■ WORK TASK 1
Answer these questions from the blog excerpt, giving each answer on its own line:
(a) What kind of internship did the writer finally accept after refusing unpaid ones?
(b) How did the writer earn extra money during that internship?
(c) In the letter to debt-ary, what did debt-ary agree to do for a few months?
■ WORK TASK 2
Copy the passage of the blog excerpt that begins at the words "It’s easy to" and stops after "love to hear!", swapping "enthusiastic" for "eager".

■ EXTRACT PROVIDED
Pay me please! Oh wait, I'm already filthy rich.

Finally, of course there is the issue of salary. As much as I despise unpaid internships and believe its completely unethical and exploitative, opportunities often come in unpaid packages. I initially refused to take an unpaid internship but eventually had to succumb to one that paid a grossly low monthly stipend. The thing is, some of the people in my program refused to do it because they couldn’t afford to but ended up not working for months anyway. In the meantime, I had an internship under my belt and made extra money by working a side job.

It’s easy to get down on yourself when you’re an intern but like I said in my last post, everything is what you make it. You could think of yourself as a low-paid, unappreciated intern or you could think of yourself as a bright, enthusiastic individual who is taking the perfect beginning steps to the career of their dreams. I choose the latter.

Have you ever done an internship? If so, how was your experience? Would love to hear! 

Dear debt-ary

Dear debt-ary,

It has been a fun ride. We’ve spent an enjoyable few several years together. You helped me get through university and even funded a drink (or ten). You waited patiently while I traveled far and wide. In fact, you encouraged me because you knew it meant you could stick around longer and grow. If only I were as smart as you, debt-ary.

You saw me through good times and bad. You waited and waited while I looked for my first job out of university. In fact, you even agreed not to grow for a few months. You waited once again while I went back to school. Now you’re back. This time I’m ready for this relationship to end.

■ SUPPLIED ENTRIES
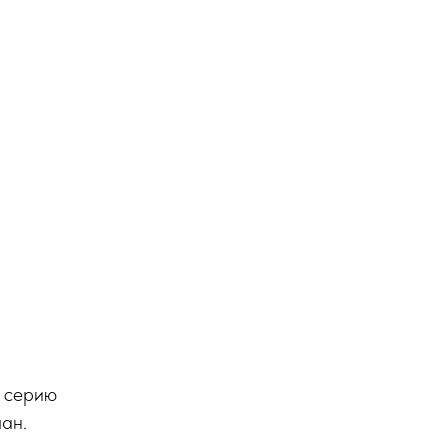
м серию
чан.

--

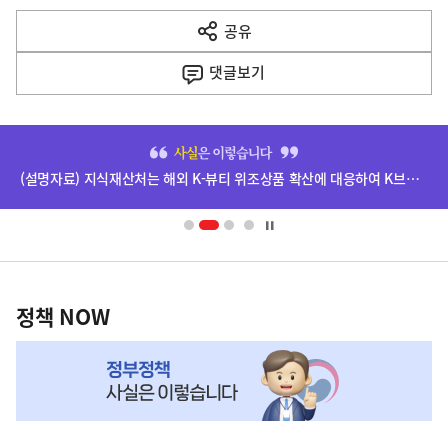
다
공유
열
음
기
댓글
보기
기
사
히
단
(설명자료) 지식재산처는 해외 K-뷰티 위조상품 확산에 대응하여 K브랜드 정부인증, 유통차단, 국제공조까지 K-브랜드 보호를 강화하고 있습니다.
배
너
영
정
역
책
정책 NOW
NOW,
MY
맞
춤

---

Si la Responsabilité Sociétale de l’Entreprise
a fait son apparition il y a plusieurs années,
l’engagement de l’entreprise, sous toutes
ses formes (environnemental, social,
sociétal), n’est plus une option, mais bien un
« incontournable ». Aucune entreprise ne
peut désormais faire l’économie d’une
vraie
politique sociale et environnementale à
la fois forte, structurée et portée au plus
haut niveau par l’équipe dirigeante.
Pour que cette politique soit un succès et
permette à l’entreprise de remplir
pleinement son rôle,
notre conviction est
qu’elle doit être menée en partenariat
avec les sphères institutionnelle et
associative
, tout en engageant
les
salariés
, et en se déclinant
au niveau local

■ REPLY 1
(a) One that paid a grossly low monthly stipend.
(b) By working a side job.
(c) It agreed not to grow.

■ REPLY 2
It’s easy to get down on yourself when you’re an intern but like I said in my last post, everything is what you make it. You could think of yourself as a low-paid, unappreciated intern or you could think of yourself as a bright, eager individual who is taking the perfect beginning steps to the career of their dreams. I choose the latter.

Have you ever done an internship? If so, how was your experience? Would love to hear!